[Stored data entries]
==========

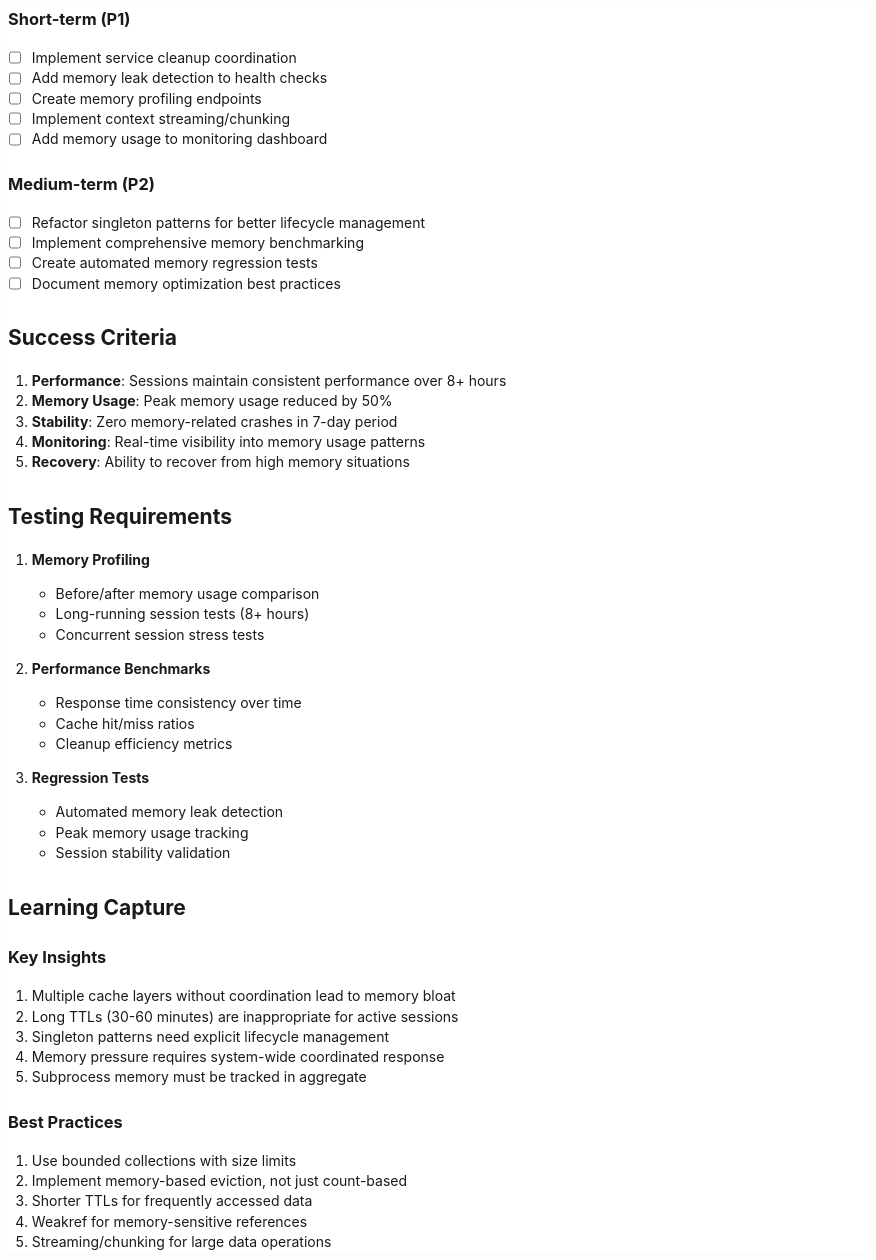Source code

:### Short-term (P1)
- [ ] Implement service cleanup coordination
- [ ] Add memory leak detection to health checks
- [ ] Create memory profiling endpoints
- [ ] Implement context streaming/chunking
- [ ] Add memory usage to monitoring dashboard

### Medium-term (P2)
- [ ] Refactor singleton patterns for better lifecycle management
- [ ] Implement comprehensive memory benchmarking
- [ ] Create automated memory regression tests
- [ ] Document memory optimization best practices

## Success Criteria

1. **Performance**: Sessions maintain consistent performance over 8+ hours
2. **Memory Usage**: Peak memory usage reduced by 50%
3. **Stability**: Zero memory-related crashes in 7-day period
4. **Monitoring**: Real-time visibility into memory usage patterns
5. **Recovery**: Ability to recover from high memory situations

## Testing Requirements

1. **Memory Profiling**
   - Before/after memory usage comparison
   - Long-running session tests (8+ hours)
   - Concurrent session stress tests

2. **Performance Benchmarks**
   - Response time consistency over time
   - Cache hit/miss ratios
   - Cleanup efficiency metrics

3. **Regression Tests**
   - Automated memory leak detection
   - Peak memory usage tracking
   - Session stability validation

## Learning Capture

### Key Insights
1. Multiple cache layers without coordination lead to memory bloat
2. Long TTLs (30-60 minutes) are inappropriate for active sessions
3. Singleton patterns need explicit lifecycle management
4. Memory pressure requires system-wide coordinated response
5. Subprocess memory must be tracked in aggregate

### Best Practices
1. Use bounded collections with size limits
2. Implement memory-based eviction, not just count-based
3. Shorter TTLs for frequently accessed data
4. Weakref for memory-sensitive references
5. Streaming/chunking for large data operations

==========

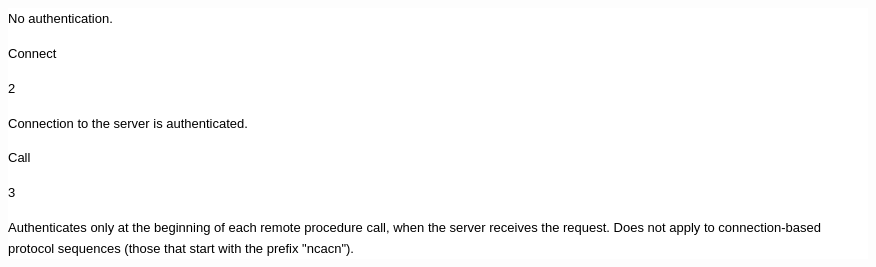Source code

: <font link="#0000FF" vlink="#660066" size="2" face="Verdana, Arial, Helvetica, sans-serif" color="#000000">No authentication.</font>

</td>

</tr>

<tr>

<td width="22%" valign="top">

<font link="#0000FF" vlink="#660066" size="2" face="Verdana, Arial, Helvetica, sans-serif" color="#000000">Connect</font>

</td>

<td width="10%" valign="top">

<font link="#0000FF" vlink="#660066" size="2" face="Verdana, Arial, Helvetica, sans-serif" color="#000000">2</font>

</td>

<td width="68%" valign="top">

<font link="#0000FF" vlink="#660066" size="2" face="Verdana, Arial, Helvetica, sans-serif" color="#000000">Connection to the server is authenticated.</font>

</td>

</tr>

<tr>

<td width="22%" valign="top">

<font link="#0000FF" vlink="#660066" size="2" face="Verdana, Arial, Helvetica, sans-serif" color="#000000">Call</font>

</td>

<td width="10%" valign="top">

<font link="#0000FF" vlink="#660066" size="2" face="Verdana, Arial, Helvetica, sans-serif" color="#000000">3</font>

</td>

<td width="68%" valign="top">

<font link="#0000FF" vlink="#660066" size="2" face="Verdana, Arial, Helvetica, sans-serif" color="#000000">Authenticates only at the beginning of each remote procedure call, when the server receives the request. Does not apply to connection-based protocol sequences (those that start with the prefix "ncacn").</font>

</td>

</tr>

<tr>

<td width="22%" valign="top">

==========

• [What is being asked]
Lines to set down from above: the line with "2. Long TTLs", the line with "3. Shorter TTLs for frequently accessed data", and every line between, each exactly as written.

• [Problem solution]
2. Long TTLs (30-60 minutes) are inappropriate for active sessions
3. Singleton patterns need explicit lifecycle management
4. Memory pressure requires system-wide coordinated response
5. Subprocess memory must be tracked in aggregate

### Best Practices
1. Use bounded collections with size limits
2. Implement memory-based eviction, not just count-based
3. Shorter TTLs for frequently accessed data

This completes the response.